We set a = 1 as the current scale factor of the universe. In comoving coordinates, the speed of light

       c  ~  1 / a.

Let us look at eleven "epochs" where

       a  ≈  1 / 2ⁿ,

0 ≤ n ≤ 10.

The epoch 10 corresponds to the time of the last scattering, that is z ≈ 1,100.

In ΛCDM, the kinetic energy of a particle m in static (not co-moving coordinates) is very roughly

       1/2 m v²  ~  1 / a  =  2ⁿ.

That is, v ~ sqrt(2ⁿ).

This implies that the time the model spends in an epoch n is

       tₙ  ~  (1 / 2ⁿ)  /  sqrt(2ⁿ)

              = 1 / 2^(1.5 n)

              = 1 / 2.8ⁿ

              = 0.35ⁿ.

The sum of tₙ is t ~ 1 / (1 - 0.35) = 1.5.

The time lengths of various epochs:

   t₀ : 9 billion years

   t₁ : 3 billion years

   t₂ : 1 billion years

   t₃ : 350 million years

   t₄ : 100 million years

   ...

   t₁₀: 140,000 years.

The speed of light c ~ 1 / a = 2ⁿ. Light in that time propagates a distance in comoving coordinates:

       Dₙ  ~  2ⁿ  *  1 / 2^(1.5 n)

              = 1 / sqrt(2ⁿ)

              = 1 / 1.4ⁿ

              = 0.7ⁿ.

We are interested in the distance

               10

       D  =  ∑ Dₙ

              n = 0

(in comoving coordinates), which light travels from the last scattering, into the eye of the observer. If the contribution of epoch D₀ is 1, then the sum of the series is

       D  =  1 / (1 - 0.7) = 3.3.

The contributions of various epochs:

  D₀ : 1

  D₁ : 0.7

  D₂ : 0.5

  D₃ : 0.35

  D₄ : 0.25

  ...

  D₁₀: 0.03.

In particular, the contribution of epoch D₁₀ is only 0.03. We see that we have to modify the physics drastically during epoch 10, if we want to increase D by 8%. This shows that solving the Hubble tension by tampering only the first 400,000 years of the universe is an implausible solution.
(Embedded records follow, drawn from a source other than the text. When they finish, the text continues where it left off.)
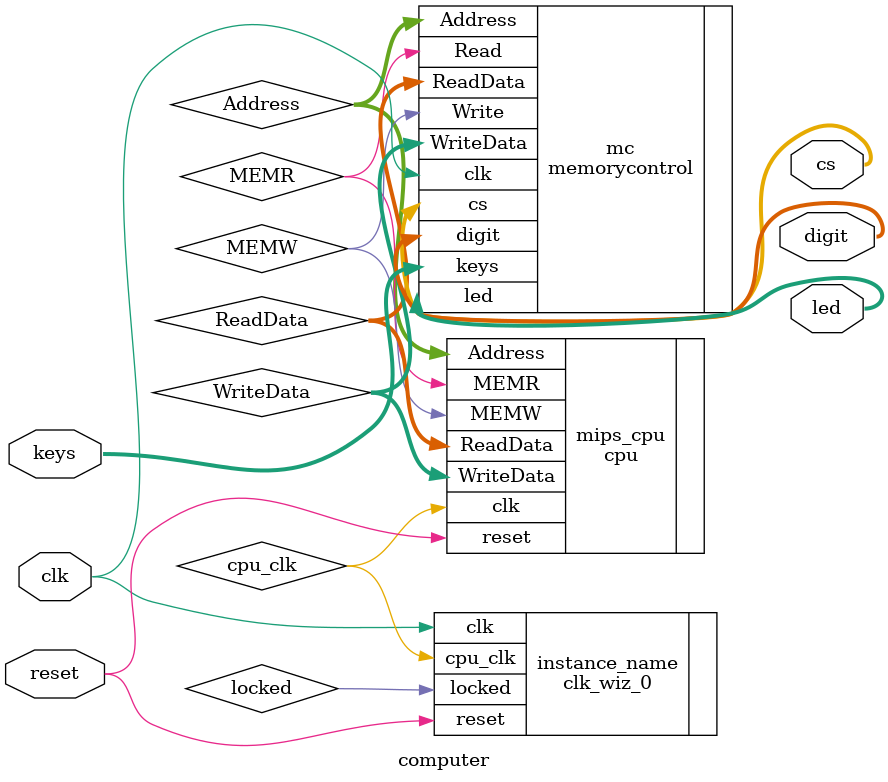
<source format=v>
module computer #(parameter width = 32, bits = 5)(
    // concerning cpu & memory
    input clk, reset,
    
    // concerning I/O
    input[3: 0] keys,
    output wire[15: 0] led,
    output wire[3: 0] cs,
    output wire[7: 0] digit
    );
    
    wire[31: 0] Address;
    wire[31: 0] WriteData;
    wire MEMR;
    wire MEMW;
    wire[31: 0] ReadData;
    wire cpu_clk, locked;
    
    cpu #(32, 5) mips_cpu(
        .clk(cpu_clk),
        .reset(reset),
        .ReadData(ReadData),
        .WriteData(WriteData),
        .Address(Address),
        .MEMR(MEMR),
        .MEMW(MEMW)
        );
        
    memorycontrol mc(
        .clk(clk),
        .ReadData(ReadData),
        .WriteData(WriteData),
        .Address(Address),
        .Read(MEMR),
        .Write(MEMW),
        .keys(keys),
        .led(led),
        .cs(cs),
        .digit(digit)
        );
        
    clk_wiz_0 instance_name
       (
        // Clock out ports
        .cpu_clk(cpu_clk),     // output cpu_clk
        // Status and control signals
        .reset(reset), // input reset
        .locked(locked),       // output locked
       // Clock in ports
        .clk(clk)  // input clk_in1
        );      
        
endmodule
</source>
The first one billion years of the universe corresponds to epochs 2, ..., 10. The sum of D₂, ..., D₁₀ is 1.6.

We see that if we make the universe to expand 16% slower during epochs 2, ..., 10, we can increase D by 8%. Then the angular size of "features" will be properly smaller to match how Planck and other probes saw the CMB.

But now we realize that we only have to add 160 million years to the early history of the universe. That would not explain James Webb observations.

If we double the time length of epoch 3 to 700 million years, we increase D by 11%, and add 350 million years to the early history of the universe. Could this be enough to solve the James Webb paradox?

Dark energy means that the universe has been expanding surprisingly fast during the past 7 billion years. Maybe the expansion rate fluctuates, and was surprisingly slow during the first 500 million years of the universe?

Conclusions

We still do not have a mathematical model which we could use to calculate the effects of retarded gravity. Intuitively, retardation should cause the universe to expand surprisingly slowly at certain times, and surprisingly fast at other times. That is, like a solid ball whose elastic interior can contract and expand.

We will write a new blog post about the Hubble tension. Literature strangely ignores solutions where the expansion of the universe is slowed down during the first 350 million years. Literature seems only to talk about modifying physics at z < 1 (the last 7 billion years), or at z ~ 3,000 (the first 100,000 years).

Why does literature ignore the most obvious solution? Slowing down the first 350 million years could solve also the James Webb paradox of "too" mature galaxies at z ~ 14.